Augustine Boakye a surpris tout le monde dans le onze de départ de l’ASSE. Aligné dans un rôle inédit de milieu relayeur, le Ghanéen a livré une prestation solide et pleine de promesses contre Guingamp (2-1). Une option qui pourrait redistribuer les cartes au milieu de terrain.

C’était l’une des grandes interrogations au coup d’envoi. Pourquoi Augustine Boakye dans l’entrejeu ? Et surtout, dans ce rôle de relayeur aux côtés d’Abdoulaye Kante et d’Igor Miladinovic ? Le pari a rapidement pris forme sur la pelouse. Mobile, disponible, propre techniquement. Boakye a montré une vraie capacité à répéter les efforts.

Il a apporté du liant entre les lignes. Et surtout, il a affiché une vraie intelligence collective. Habitué à évoluer plus haut ou sur un côté, le joueur a prouvé qu’il pouvait s’adapter. Une première convaincante dans un registre différent. Et une prestation qui n’a pas laissé son staff indifférent.

Augustine Boakye, une nouvelle arme pour l’ASSE

Ce repositionnement n’est pas le fruit du hasard. Il a été travaillé toute la semaine à l’entraînement. Le staff cherchait des solutions. Il semble en avoir trouvé une. Après la rencontre, Philippe Montanier n’a pas caché sa satisfaction sur BeIN Sport :

« Boakye a cette polyvalence-là. Il est intéressant aussi sur les côtés. Sur les conseils d’Ilan, il faut rendre à César ce qui est à César : à Montpellier, il m’avait certifié qu’Augustine avait le talent pour jouer aussi ici, qu’il en avait la capacité.

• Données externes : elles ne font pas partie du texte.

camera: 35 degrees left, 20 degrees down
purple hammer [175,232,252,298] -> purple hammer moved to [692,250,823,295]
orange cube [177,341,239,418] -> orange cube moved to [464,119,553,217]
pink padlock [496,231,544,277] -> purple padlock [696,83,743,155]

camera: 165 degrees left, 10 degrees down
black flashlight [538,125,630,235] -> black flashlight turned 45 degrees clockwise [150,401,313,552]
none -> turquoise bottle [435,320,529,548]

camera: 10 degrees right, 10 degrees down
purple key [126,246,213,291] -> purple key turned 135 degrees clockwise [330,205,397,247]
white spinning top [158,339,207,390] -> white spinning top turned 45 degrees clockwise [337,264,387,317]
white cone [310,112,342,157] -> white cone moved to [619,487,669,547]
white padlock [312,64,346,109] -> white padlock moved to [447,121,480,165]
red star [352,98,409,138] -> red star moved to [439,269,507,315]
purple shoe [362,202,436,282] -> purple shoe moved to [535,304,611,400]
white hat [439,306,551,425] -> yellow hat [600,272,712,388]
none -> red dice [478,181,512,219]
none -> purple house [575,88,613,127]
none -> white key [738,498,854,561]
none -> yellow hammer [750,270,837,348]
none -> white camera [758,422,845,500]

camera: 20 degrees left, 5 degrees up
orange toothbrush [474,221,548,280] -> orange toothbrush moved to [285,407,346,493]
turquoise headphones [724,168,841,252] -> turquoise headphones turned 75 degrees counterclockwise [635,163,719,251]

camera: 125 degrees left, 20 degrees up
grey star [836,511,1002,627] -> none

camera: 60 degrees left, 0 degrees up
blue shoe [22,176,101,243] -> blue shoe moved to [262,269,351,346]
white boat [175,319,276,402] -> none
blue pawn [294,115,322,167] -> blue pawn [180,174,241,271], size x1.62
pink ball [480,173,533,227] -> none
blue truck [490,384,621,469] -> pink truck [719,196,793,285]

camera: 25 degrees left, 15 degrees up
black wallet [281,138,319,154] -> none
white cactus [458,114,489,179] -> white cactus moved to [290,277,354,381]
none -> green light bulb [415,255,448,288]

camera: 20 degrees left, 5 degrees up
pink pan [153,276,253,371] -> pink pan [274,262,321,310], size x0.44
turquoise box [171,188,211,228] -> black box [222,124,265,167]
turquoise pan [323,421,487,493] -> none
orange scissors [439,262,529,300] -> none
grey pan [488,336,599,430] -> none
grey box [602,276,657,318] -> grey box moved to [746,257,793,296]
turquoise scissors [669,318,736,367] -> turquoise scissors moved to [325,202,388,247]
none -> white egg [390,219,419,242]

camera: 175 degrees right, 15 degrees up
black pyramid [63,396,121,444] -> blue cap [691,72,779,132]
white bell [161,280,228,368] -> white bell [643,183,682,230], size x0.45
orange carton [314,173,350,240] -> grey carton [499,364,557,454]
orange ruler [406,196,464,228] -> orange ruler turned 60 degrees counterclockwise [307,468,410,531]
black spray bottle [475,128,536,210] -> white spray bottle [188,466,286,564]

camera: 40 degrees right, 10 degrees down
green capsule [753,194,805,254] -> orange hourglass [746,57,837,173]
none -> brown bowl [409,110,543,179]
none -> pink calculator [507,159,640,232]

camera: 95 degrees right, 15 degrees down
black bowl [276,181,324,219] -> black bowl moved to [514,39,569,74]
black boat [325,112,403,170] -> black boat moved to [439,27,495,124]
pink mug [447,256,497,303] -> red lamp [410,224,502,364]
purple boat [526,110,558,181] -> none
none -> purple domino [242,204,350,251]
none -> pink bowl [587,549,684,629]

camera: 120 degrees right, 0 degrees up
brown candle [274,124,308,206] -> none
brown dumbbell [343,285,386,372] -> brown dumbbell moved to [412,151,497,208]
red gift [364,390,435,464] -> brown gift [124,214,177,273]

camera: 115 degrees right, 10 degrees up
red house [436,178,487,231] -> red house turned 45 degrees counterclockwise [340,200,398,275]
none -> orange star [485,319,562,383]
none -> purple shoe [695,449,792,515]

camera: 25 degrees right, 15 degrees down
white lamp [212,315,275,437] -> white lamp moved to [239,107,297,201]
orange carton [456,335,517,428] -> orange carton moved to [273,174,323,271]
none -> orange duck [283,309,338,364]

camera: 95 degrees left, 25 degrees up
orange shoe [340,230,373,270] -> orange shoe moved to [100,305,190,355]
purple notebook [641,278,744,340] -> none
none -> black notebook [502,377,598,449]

On l’a fait cette semaine, et en effet il a de l’activité, du volume, de la technique, du collectif. Il coche beaucoup de cases et forcément sa polyvalence nous intéresse beaucoup. »

Le message est clair. Boakye coche des cases. Beaucoup de cases. Volume de jeu. Qualité technique. Capacité à se projeter. Et discipline tactique. Dans une saison où la profondeur d’effectif peut faire la différence, cette polyvalence devient un atout stratégique.

Une complicité naissante avec Kante

Au-delà de la performance individuelle, c’est aussi l’association avec Abdoulaye Kante qui interpelle. Les deux hommes ont multiplié les échanges. Ils ont alterné pressing et couverture. Ils ont tenté d’installer des repères rapidement. Kante l’a confirmé après la rencontre :

« Mon association avec Boakye ? Franchement je me sens bien avec lui, on a travaillé pendant la semaine, on a cherché à avoir des repères ensemble. On parle beaucoup et moi je trouve qu’il est très bien à ce poste. Je me sens bien avec lui. »

Ce sentiment de complémentarité est essentiel. Un milieu performant repose sur des automatismes. Ils semblent déjà en construction. La vraie question désormais est simple : Boakye peut-il s’installer durablement comme milieu relayeur ?

Sa prestation plaide en sa faveur. Sa polyvalence offre des solutions supplémentaires au staff. Et sa capacité à répéter les efforts correspond parfaitement aux exigences du haut niveau. Si cette option se confirme, l’ASSE pourrait bien avoir trouvé une nouvelle clé dans son animation offensive. Une surprise devenue certitude.